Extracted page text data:

=====

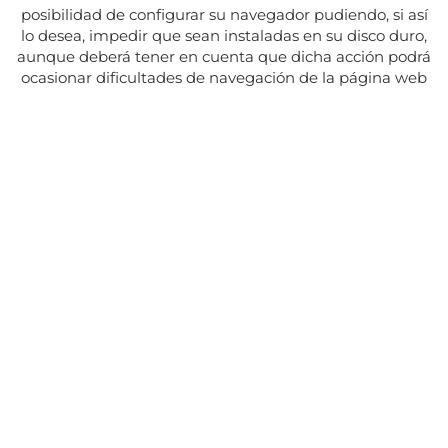
posibilidad de configurar su navegador pudiendo, si así
lo desea, impedir que sean instaladas en su disco duro,
aunque deberá tener en cuenta que dicha acción podrá
ocasionar dificultades de navegación de la página web
Adresse:
Av. del Maresme, 5 - El Masnou
SUIVEZ NOUS SUR
CONTACT
Du lundi au vendredi, de 8h30 à 15h.
Les mardis et jeudis, de 16h à 19h.
Fermé les jours fériés
934 393 699
Whatsapp:
678 166 373
info@sumemelmasnou.cat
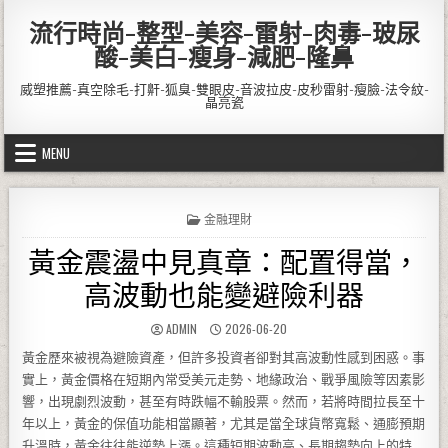
Skip to content
流行時尚-整型-美容-雷射-肉毒-玻尿
酸-美白-瘦身-減肥-隆鼻
威塑推薦-真空除毛-打鼾-狐臭-雙眼皮-音波拉皮-皮秒雷射-瘦臉-法令紋-
晶亮瓷
MENU
POSTED IN
金融理財
黃金震盪中見真章：配置得當，
高波動也能變避險利器
AUTHOR:
PUBLISHED DATE:
ADMIN
2026-06-20
黃金歷來被視為避險資產，但許多投資者卻對其高波動性感到困惑。事
實上，黃金價格在短期內常受美元走勢、地緣政治、戰爭風險等因素影
響，出現劇烈波動，甚至有時跌幅不輸股票。然而，若將時間拉長至十
年以上，黃金的保值功能相當顯著，尤其是當全球貨幣寬鬆、通膨預期
升溫時，黃金往往能逆勢上漲。這種短期波動高、長期趨勢向上的特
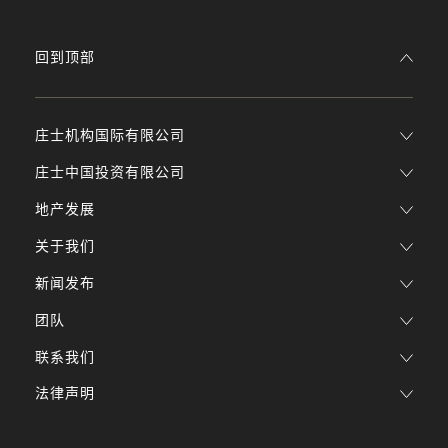
回到顶部
庄士机构国际有限公司
庄士中国投资有限公司
地产发展
关于我们
新闻发布
团队
联系我们
法律声明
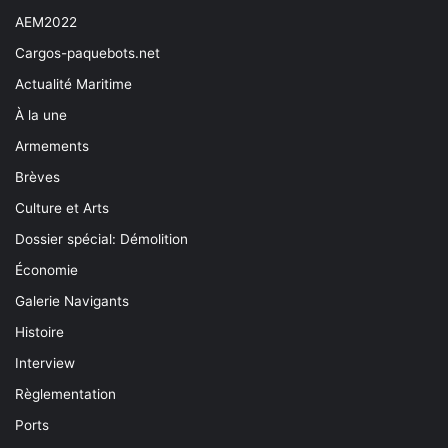
AEM2022
Cargos-paquebots.net
Actualité Maritime
À la une
Armements
Brèves
Culture et Arts
Dossier spécial: Démolition
Économie
Galerie Navigants
Histoire
Interview
Règlementation
Ports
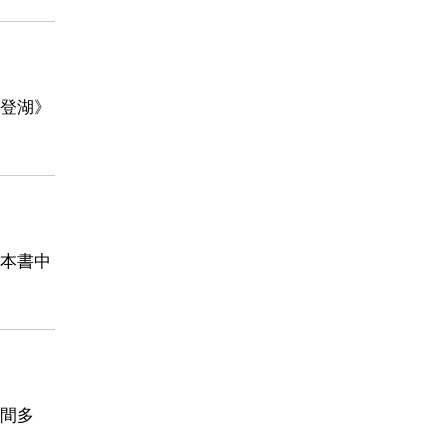
登湖》
本書中
間多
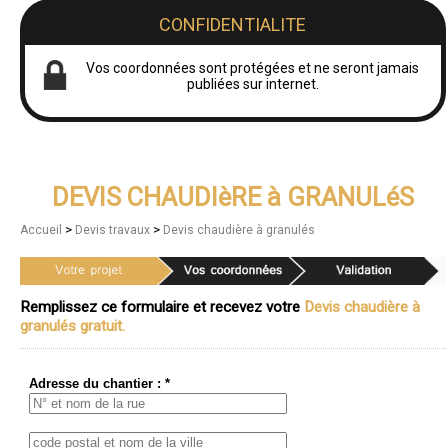
CONFIDENTIALITE
Vos coordonnées sont protégées et ne seront jamais
publiées sur internet.
DEVIS CHAUDIèRE à GRANULéS
>
>
Accueil
Devis travaux
Devis chaudière à granulés
Remplissez ce formulaire et recevez votre
Devis chaudière à
granulés gratuit.
Adresse du chantier : *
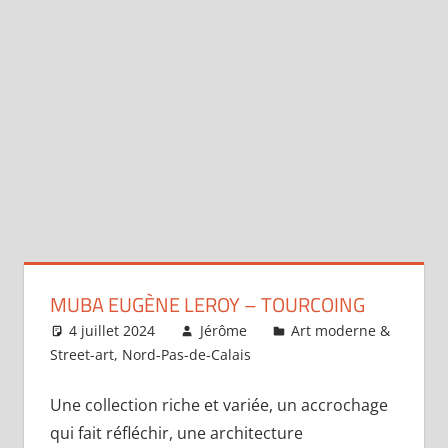
MUBA EUGÈNE LEROY – TOURCOING
4 juillet 2024
Jérôme
Art moderne &
Street-art
,
Nord-Pas-de-Calais
Laisser un
commentaire
Une collection riche et variée, un accrochage
qui fait réfléchir, une architecture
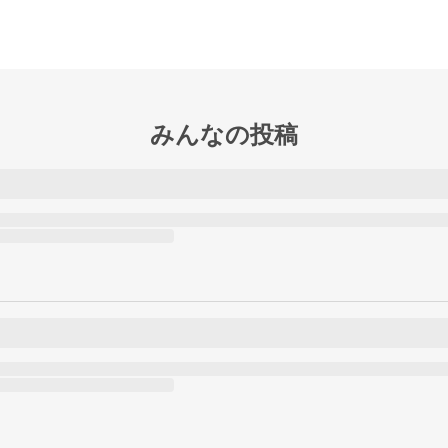
みんなの投稿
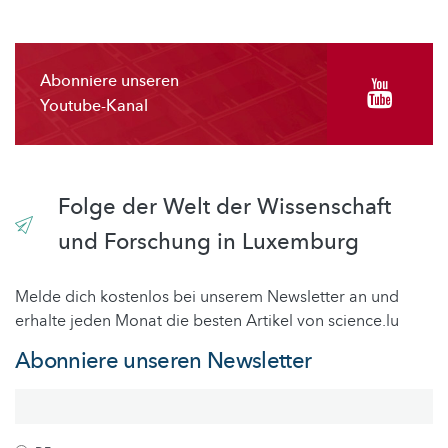
Abonniere unseren
Youtube-Kanal
Folge der Welt der Wissenschaft
und Forschung in Luxemburg
Melde dich kostenlos bei unserem Newsletter an und
erhalte jeden Monat die besten Artikel von science.lu
Abonniere unseren Newsletter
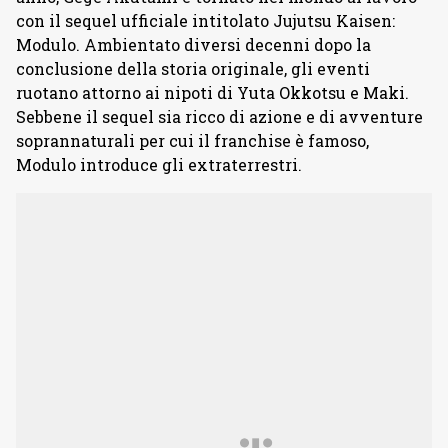
con il sequel ufficiale intitolato Jujutsu Kaisen:
Modulo. Ambientato diversi decenni dopo la
conclusione della storia originale, gli eventi
ruotano attorno ai nipoti di Yuta Okkotsu e Maki.
Sebbene il sequel sia ricco di azione e di avventure
soprannaturali per cui il franchise è famoso,
Modulo introduce gli extraterrestri.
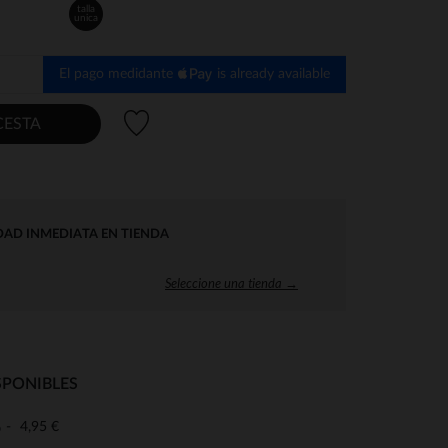
talla
unica
El pago medidante
is already available
Lista de deseos
CESTA
DAD INMEDIATA EN TIENDA
Seleccione una tienda →
SPONIBLES
4,95 €
o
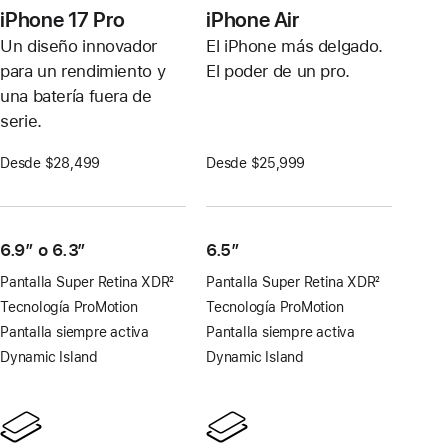
iPhone 17 Pro
iPhone Air
Un diseño innovador
El iPhone más delgado.
para un rendimiento y
El poder de un pro.
una batería fuera de
serie.
Desde $28,499
Desde $25,999
6.9″ o 6.3″
6.5”
Pantalla Super Retina XDR
2
Pantalla Super Retina XDR
2
Nota
Nota
Tecnología ProMotion
Tecnología ProMotion
al
al
Pantalla siempre activa
Pantalla siempre activa
pie
pie
Dynamic Island
Dynamic Island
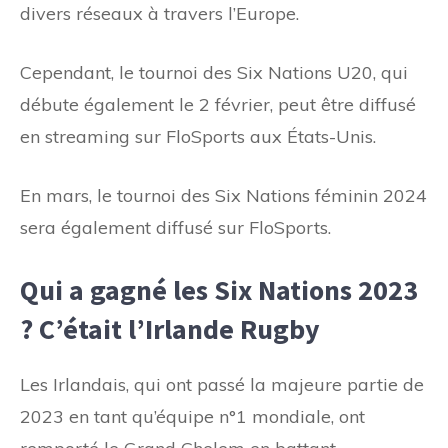
divers réseaux à travers l’Europe.
Cependant, le tournoi des Six Nations U20, qui
débute également le 2 février, peut être diffusé
en streaming sur FloSports aux États-Unis.
En mars, le tournoi des Six Nations féminin 2024
sera également diffusé sur FloSports.
Qui a gagné les Six Nations 2023
? C’était l’Irlande Rugby
Les Irlandais, qui ont passé la majeure partie de
2023 en tant qu’équipe n°1 mondiale, ont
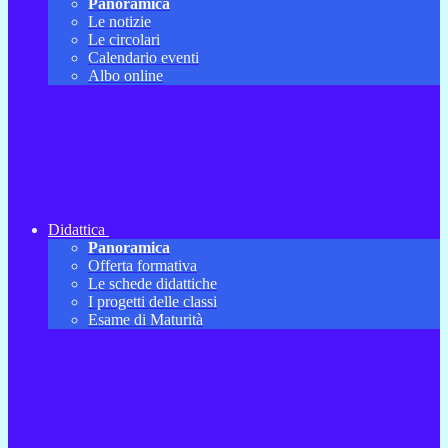
Panoramica
Le notizie
Le circolari
Calendario eventi
Albo online
Didattica
Panoramica
Offerta formativa
Le schede didattiche
I progetti delle classi
Esame di Maturità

=====

AIM OF THE TASK: All entries above must be printed again verbatim, with images excluded.

EXERCISE RESULT:
posibilidad de configurar su navegador pudiendo, si así
lo desea, impedir que sean instaladas en su disco duro,
aunque deberá tener en cuenta que dicha acción podrá
ocasionar dificultades de navegación de la página web
Adresse:
Av. del Maresme, 5 - El Masnou
SUIVEZ NOUS SUR
CONTACT
Du lundi au vendredi, de 8h30 à 15h.
Les mardis et jeudis, de 16h à 19h.
Fermé les jours fériés
934 393 699
Whatsapp:
678 166 373
info@sumemelmasnou.cat
Skip to content
流行時尚-整型-美容-雷射-肉毒-玻尿
酸-美白-瘦身-減肥-隆鼻
威塑推薦-真空除毛-打鼾-狐臭-雙眼皮-音波拉皮-皮秒雷射-瘦臉-法令紋-
晶亮瓷
MENU
POSTED IN
金融理財
黃金震盪中見真章：配置得當，
高波動也能變避險利器
AUTHOR:
PUBLISHED DATE:
ADMIN
2026-06-20
黃金歷來被視為避險資產，但許多投資者卻對其高波動性感到困惑。事
實上，黃金價格在短期內常受美元走勢、地緣政治、戰爭風險等因素影
響，出現劇烈波動，甚至有時跌幅不輸股票。然而，若將時間拉長至十
年以上，黃金的保值功能相當顯著，尤其是當全球貨幣寬鬆、通膨預期
升溫時，黃金往往能逆勢上漲。這種短期波動高、長期趨勢向上的特
回到顶部
庄士机构国际有限公司
庄士中国投资有限公司
地产发展
关于我们
新闻发布
团队
联系我们
法律声明
AEM2022
Cargos-paquebots.net
Actualité Maritime
À la une
Armements
Brèves
Culture et Arts
Dossier spécial: Démolition
Économie
Galerie Navigants
Histoire
Interview
Règlementation
Ports
登湖》
本書中
間多
CONFIDENTIALITE
Vos coordonnées sont protégées et ne seront jamais
publiées sur internet.
DEVIS CHAUDIèRE à GRANULéS
>
>
Accueil
Devis travaux
Devis chaudière à granulés
Remplissez ce formulaire et recevez votre
Devis chaudière à
granulés gratuit.
Adresse du chantier : *
MUBA EUGÈNE LEROY – TOURCOING
4 juillet 2024
Jérôme
Art moderne &
Street-art
,
Nord-Pas-de-Calais
Laisser un
commentaire
Une collection riche et variée, un accrochage
qui fait réfléchir, une architecture
みんなの投稿
Abonniere unseren
Youtube-Kanal
Folge der Welt der Wissenschaft
und Forschung in Luxemburg
Melde dich kostenlos bei unserem Newsletter an und
erhalte jeden Monat die besten Artikel von science.lu
Abonniere unseren Newsletter
con il sequel ufficiale intitolato Jujutsu Kaisen:
Modulo. Ambientato diversi decenni dopo la
conclusione della storia originale, gli eventi
ruotano attorno ai nipoti di Yuta Okkotsu e Maki.
Sebbene il sequel sia ricco di azione e di avventure
soprannaturali per cui il franchise è famoso,
Modulo introduce gli extraterrestri.
talla
unica
El pago medidante
is already available
Lista de deseos
CESTA
DAD INMEDIATA EN TIENDA
Seleccione una tienda →
SPONIBLES
4,95 €
o
iPhone 17 Pro
iPhone Air
Un diseño innovador
El iPhone más delgado.
para un rendimiento y
El poder de un pro.
una batería fuera de
serie.
Desde $28,499
Desde $25,999
6.9″ o 6.3″
6.5”
Pantalla Super Retina XDR
2
Pantalla Super Retina XDR
2
Nota
Nota
Tecnología ProMotion
Tecnología ProMotion
al
al
Pantalla siempre activa
Pantalla siempre activa
pie
pie
Dynamic Island
Dynamic Island
divers réseaux à travers l’Europe.
Cependant, le tournoi des Six Nations U20, qui
débute également le 2 février, peut être diffusé
en streaming sur FloSports aux États-Unis.
En mars, le tournoi des Six Nations féminin 2024
sera également diffusé sur FloSports.
Qui a gagné les Six Nations 2023
? C’était l’Irlande Rugby
Les Irlandais, qui ont passé la majeure partie de
2023 en tant qu’équipe n°1 mondiale, ont
Panoramica
Le notizie
Le circolari
Calendario eventi
Albo online
Didattica
Panoramica
Offerta formativa
Le schede didattiche
I progetti delle classi
Esame di Maturità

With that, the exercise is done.